1. A cap for a double container comprising a flexible outer container and an inner bag for containing the contents with a space between said outer container and said inner bag and having in the neck thereof a ventilation hole interconnecting with said space, wherein:

the cap is composed of a main cap which has a flow opening and is fixedly fitted on the neck of said double container and a nozzle cap which has a discharge outlet and is slidably fitted on said main cap, and

the cap has a flow passage switching means for opening and shutting the flow passage of the contents from said flow opening to said discharge outlet by sliding movement of said nozzle cap on said main cap, and a ventilation passage switching means for opening and shutting the ventilation passage from said ventilation hole to open air outside said double container by said sliding movement,

such that said sliding movement makes a switch between a state with said flow passage shut and said ventilation passage open and a state with said flow passage open and said ventilation passage shut.

2. The cap for a double container according to claim 1, wherein the contents contained in said inner bag contain a component which decomposes to generate gas, and said inner bag has permeability to decomposition gas generated by said component.

3. The cap for a double container according to claim 1, wherein said ventilation passage is formed from said ventilation hole covered with said main cap to outside open air through said main cap, and said ventilation passage switching means is to make a switch by said sliding movement between a tight-fit state and a loose-fit state of the inner peripheral surface of the lower end of said nozzle cap to the outer peripheral surface of said main cap thereby to shut or open said ventilation passage.

4. The cap for a double container according to claim 1, wherein said ventilation hole is made below said main cap, said ventilation passage is formed from said ventilation hole to outside open air, and said ventilation passage switching means is capable of making a switch by said sliding movement in the state of tight contact of the inner peripheral surface of the lower end of said nozzle cap with the outer peripheral surface of said neck below said ventilation hole and thereby opening and shutting said ventilation passage.

5. The cap for a double container according to claim 2, wherein said ventilation passage is formed from said ventilation hole covered with said main cap to outside open air through said main cap, and said ventilation passage switching means is to make a switch by said sliding movement between a tight-fit state and a loose-fit state of the inner peripheral surface of the lower end of said nozzle cap to the outer peripheral surface of said main cap thereby to shut or open said ventilation passage.
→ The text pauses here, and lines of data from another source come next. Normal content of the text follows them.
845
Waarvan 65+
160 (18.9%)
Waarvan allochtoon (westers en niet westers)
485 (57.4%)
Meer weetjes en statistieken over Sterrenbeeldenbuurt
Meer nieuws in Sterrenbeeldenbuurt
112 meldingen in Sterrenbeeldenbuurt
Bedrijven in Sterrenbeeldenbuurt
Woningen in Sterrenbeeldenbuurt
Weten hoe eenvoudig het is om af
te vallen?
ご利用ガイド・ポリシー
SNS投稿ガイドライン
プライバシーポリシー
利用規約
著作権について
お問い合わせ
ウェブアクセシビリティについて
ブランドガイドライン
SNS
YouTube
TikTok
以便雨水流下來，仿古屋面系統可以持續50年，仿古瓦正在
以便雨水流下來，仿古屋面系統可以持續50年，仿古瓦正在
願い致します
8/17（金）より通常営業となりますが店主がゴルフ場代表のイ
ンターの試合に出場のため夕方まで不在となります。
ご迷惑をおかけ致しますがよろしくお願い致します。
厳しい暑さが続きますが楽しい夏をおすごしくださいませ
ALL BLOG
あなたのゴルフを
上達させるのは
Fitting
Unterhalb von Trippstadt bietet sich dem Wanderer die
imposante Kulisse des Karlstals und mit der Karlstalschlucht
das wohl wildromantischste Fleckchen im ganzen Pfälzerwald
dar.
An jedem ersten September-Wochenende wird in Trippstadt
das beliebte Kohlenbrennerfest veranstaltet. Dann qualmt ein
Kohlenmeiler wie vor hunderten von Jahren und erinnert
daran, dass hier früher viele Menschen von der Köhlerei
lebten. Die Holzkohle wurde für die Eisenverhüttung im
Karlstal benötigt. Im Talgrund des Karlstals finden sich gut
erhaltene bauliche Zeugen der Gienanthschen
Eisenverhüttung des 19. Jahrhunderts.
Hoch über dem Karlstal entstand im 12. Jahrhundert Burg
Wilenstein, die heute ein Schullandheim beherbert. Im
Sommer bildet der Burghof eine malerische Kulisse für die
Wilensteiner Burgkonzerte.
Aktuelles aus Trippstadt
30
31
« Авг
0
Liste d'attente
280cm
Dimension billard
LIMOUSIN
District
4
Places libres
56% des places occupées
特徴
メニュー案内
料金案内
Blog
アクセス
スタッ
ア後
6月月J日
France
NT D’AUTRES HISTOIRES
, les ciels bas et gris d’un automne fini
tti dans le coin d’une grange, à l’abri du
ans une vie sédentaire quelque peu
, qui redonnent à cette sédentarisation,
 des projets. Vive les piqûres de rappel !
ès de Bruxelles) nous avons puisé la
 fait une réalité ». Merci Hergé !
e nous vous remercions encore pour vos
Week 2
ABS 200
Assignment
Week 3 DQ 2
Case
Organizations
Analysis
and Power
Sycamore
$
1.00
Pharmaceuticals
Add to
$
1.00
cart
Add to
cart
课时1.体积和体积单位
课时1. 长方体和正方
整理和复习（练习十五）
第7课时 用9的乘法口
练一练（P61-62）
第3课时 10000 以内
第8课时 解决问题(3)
6. The cap for a double container according to claim 2, wherein said ventilation hole is made below said main cap, said ventilation passage is formed from said ventilation hole to outside open air, and said ventilation passage switching means is capable of making a switch by said sliding movement in the state of tight contact of the inner peripheral surface of the lower end of said nozzle cap with the outer peripheral surface of said neck below said ventilation hole and thereby opening and shutting said ventilation passage.